President, Palestinian Authority
I admit that I never believed the moment would come when I would have to write these words. I am doing so because U.S. President Barack Obama has convinced you not to announce, at this point in time, the dismantling of the Palestinian Authority's institutions and the "return of the keys" of authority for the Palestinian territories to Israel. Because there have never been serious negotiations with the government of Prime Minister Benjamin Netanyahu over the last three years, and because you did not want to perpetuate the myth that a meaningful dialogue existed, you have been sorely tempted to declare the death of the "peace process" -- but the American president urged you to maintain the status quo. It is a mistake to agree to Obama's request, and you can rectify this.
The Oslo Accords were a tremendous victory for the peace camps on both sides. And this agreement did not fail. It was thwarted. The assassination of Prime Minister Yitzhak Rabin, Palestinian terrorism, and the political victories of the opponents of the agreement -- both on the Palestinian side and on the Israeli side -- have turned the agreement into a device that has allowed the parties to block a two-state solution.
Oslo's opponents, on both sides, were initially startled by a process that promised to lead to a partition of the land in a few years. They later turned Oslo into a tool to prevent partition by prolonging the interim agreement, claiming that, as long as it is not replaced by a permanent agreement, it must continue and be binding to both sides. Oslo's adversaries have turned the interim agreement, which was supposed to last not more than six years and serve only as a pathway to a final solution, into an arena where they can continue to build settlements or spin their dreams of an Islamic empire, without the world putting serious pressure on them to put an end to the conflict.
The extremists' gutting of the Oslo agreement has been complete. They have uprooted the permanent-status negotiations -- where the two sides pledged to tackle core issues such as the status of Jerusalem, the fate of Palestinian refugees, and the future of Israeli settlements -- from the peace process.

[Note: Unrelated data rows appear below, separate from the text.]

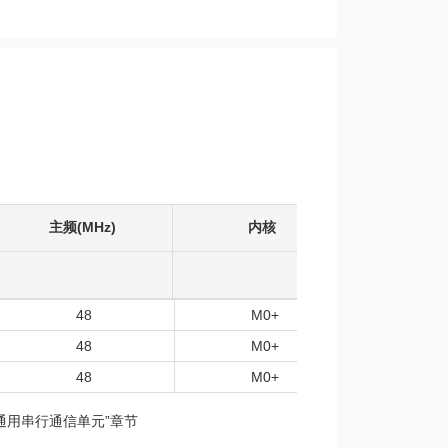
主频(MHz)
内核
工作温度
48
M0+
-40
48
M0+
-40
48
M0+
-40
“通用串行通信单元”章节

They have succeeded in preventing the creation of a Palestinian state based on the 1967 lines with land swaps, the establishment of two capitals in the current area of Jerusalem, the formulation of appropriate security arrangements, and a fitting symbolic and economic resolution to the problem of the Palestinian refugees -- as was proposed in the Geneva Accord, in which you were involved in all of the details. Their aim is to perpetuate the interim process indefinitely, and every single day that passes plays into their hands.

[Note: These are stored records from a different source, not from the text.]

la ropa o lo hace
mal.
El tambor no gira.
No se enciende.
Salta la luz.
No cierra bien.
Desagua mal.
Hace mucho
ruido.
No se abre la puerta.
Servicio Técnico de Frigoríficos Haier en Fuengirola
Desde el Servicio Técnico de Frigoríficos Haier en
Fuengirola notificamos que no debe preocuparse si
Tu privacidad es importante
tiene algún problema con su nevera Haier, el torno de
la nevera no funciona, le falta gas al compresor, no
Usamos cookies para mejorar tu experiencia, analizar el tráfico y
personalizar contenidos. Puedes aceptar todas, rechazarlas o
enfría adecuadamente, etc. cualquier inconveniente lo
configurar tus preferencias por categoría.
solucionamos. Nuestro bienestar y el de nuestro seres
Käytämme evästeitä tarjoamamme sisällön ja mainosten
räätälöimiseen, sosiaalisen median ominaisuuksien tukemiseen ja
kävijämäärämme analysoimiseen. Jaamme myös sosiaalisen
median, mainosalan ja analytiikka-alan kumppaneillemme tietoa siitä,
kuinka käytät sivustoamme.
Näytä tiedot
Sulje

One simply cannot continue with an interim arrangement for almost 20 years. This was not the intention when we spearheaded the Oslo process in late 1992 -- you from Tunis and I from Jerusalem -- or when we assiduously worked on what subsequently became known as the "Beilin-Abu Mazen Agreement" between 1993 and 1995.

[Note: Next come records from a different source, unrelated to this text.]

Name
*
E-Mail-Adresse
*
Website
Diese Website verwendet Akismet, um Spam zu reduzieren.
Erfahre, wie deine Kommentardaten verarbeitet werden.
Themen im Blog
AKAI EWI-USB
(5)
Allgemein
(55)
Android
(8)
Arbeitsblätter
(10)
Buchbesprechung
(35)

You and I both understand that the current situation is a ticking time bomb. From my point of view, what is at stake is the loss of Israel as a Jewish and democratic state. From yours, it is the loss of the chance for an independent Palestinian state. And from both of our points of view, the failure of the two-state solution risks a renewal of terrible violence.
Anyone who believes these things must take action. You can do it, and for this step you do not need a partner. A declaration of the end of the Oslo process -- justified by the fact that the path to a permanent-status agreement is blocked -- is the most reasonable, nonviolent option for putting the subject back on the world's agenda, with the aim of renewing genuine efforts to reach a conclusive solution.